Selected excerpt:
▼

FHIR Works on AWS is a framework to deploy a FHIR server on AWS. This package is an example implementation of this framework. The power of this framework is being able to customize and add in additional FHIR functionality for your unique use-case. An example of this, is this implementation uses DynamoDB. Say you don't want to use DynamoDB, you could implement your own persistence component and plug it into your deployment package. With FHIR Works on AWS you control how your FHIR server will work!

Capabilities

This deployment implementation utilizes Lambda, DynamoDB, S3 and Elasticsearch to provide these FHIR capabilities:

  • CRUD operations for all R4 or STU3 base FHIR resources
  • Search capabilities per resource type
  • Ability to do versioned reads (vread)
  • Ability to post a transaction bundle of 25 entries or less

Quick start/installation

Do you want to just try it out? Please follow the instructions below:

Download

Clone or download the repository to a local directory. Note: if you intend to modify FHIR Works on AWS you may wish to create your own fork of the GitHub repo and work from that. This allows you to check in any changes you make to your private copy of the solution.

Git Clone example:

git clone https://github.com/awslabs/fhir-works-on-aws-deployment.git

Install

Development

Instructions for making local code changes

Architecture

The system architecture consists of multiple layers of AWS serverless services. The endpoint is hosted using API Gateway. The database and storage layer consists of Amazon DynamoDB and S3, with Elasticsearch as the search index for the data written to DynamoDB. The endpoint is secured by API keys and Cognito for user-level authentication and user-group authorization. The diagram below shows the FHIR server’s system architecture components and how they are related. Architecture

Components overview

FHIR Works on AWS is powered by many singly functioned components. We built it this way to give customers the flexibility to plug in their own implementations if needed. The components used in this deployment are:

  • Interface - Responsible for defining the communication between all the other components
  • Routing - Responsible for taking an HTTP FHIR request and routing it to the other component, catching all thrown errors, transforming output to HTTP responses and generating the Capability Statement
  • Authorization - Responsible for taking the access token found in the HTTP header and the action the request is trying to perform and determine if that is allowed or not
  • Persistence - Responsible for all CRUD interactions. FHIR also supports ‘conditional’ CRUD actions and patching
    • Bundle - Responsible for supporting many requests coming in as one request. Think of someone wanting to create 5 patients at once instead of 5 individual calls. There are two types of Bundles: batch & transaction
  • Search - Responsible for both system-wide searching (/?name=bob) and type searching (/Patient/?name=bob)

▲

Stored items:

▼

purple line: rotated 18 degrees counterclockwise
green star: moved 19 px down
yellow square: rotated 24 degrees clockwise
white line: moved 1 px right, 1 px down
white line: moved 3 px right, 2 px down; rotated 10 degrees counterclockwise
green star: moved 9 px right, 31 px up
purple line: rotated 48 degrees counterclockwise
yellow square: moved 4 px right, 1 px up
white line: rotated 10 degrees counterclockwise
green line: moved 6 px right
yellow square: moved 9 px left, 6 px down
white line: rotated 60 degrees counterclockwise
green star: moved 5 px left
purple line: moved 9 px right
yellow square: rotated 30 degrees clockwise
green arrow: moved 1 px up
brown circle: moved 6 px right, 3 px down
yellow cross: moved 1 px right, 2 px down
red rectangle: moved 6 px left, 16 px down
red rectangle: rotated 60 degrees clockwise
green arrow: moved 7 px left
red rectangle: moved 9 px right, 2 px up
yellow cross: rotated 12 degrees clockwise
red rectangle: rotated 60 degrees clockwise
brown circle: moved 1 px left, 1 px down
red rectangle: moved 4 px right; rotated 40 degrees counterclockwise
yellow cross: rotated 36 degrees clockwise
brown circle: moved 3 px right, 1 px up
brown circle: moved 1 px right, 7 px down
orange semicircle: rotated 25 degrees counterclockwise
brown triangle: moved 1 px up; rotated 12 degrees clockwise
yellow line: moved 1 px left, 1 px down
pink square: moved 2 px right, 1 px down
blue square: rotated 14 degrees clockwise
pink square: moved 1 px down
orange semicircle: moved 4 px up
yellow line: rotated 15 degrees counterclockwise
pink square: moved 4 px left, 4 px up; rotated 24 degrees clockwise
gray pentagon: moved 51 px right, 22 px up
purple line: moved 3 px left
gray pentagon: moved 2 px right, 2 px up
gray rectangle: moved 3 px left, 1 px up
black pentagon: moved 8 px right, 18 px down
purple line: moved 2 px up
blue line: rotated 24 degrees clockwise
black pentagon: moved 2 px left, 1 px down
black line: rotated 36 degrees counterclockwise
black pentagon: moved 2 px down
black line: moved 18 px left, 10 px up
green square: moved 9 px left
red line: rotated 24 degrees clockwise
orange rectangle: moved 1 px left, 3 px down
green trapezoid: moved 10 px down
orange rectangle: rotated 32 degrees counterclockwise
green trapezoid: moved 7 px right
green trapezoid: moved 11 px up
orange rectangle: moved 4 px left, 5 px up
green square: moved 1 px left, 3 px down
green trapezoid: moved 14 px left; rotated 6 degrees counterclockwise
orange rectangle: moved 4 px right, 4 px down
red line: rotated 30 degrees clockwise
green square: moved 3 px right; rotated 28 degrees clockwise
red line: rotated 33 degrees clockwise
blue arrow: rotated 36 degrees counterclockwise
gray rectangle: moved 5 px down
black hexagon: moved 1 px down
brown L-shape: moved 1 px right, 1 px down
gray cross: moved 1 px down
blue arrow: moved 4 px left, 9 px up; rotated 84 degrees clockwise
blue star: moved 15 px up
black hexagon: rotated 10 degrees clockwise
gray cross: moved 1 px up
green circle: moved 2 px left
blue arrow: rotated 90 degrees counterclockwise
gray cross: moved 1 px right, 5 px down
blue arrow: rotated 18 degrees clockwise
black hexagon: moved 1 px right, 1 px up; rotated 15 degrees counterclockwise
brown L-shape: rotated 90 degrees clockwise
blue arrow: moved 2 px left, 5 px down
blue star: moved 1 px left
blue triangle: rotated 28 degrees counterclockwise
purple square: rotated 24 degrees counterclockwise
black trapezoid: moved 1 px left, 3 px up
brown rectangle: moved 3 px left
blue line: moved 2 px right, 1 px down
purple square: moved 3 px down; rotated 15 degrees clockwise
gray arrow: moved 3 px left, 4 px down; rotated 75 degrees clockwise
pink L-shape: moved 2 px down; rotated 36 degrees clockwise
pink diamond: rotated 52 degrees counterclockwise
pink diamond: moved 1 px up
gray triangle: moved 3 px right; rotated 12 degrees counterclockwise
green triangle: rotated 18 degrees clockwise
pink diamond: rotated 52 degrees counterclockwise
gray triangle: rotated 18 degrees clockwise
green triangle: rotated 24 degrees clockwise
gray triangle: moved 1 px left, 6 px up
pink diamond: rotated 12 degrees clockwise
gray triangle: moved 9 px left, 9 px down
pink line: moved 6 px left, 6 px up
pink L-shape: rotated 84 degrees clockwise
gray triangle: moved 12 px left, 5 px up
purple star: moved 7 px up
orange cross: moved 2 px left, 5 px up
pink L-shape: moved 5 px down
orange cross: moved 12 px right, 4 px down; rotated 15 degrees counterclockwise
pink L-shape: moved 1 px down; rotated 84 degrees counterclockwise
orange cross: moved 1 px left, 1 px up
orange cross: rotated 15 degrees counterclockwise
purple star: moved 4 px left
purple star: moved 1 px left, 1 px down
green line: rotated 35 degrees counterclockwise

▲

Work instructions:
A – According to the FHIR Works on AWS text, which services does the deployment implementation use to provide its FHIR capabilities?
B – Retype everything in the FHIR Works on AWS text from "FHIR Works on AWS is a" down to "server will work!".

Your responses:
A –
- Lambda
- DynamoDB
- S3
- Elasticsearch

B –
FHIR Works on AWS is a framework to deploy a FHIR server on AWS. This package is an example implementation of this framework. The power of this framework is being able to customize and add in additional FHIR functionality for your unique use-case. An example of this, is this implementation uses DynamoDB. Say you don't want to use DynamoDB, you could implement your own persistence component and plug it into your deployment package. With FHIR Works on AWS you control how your FHIR server will work!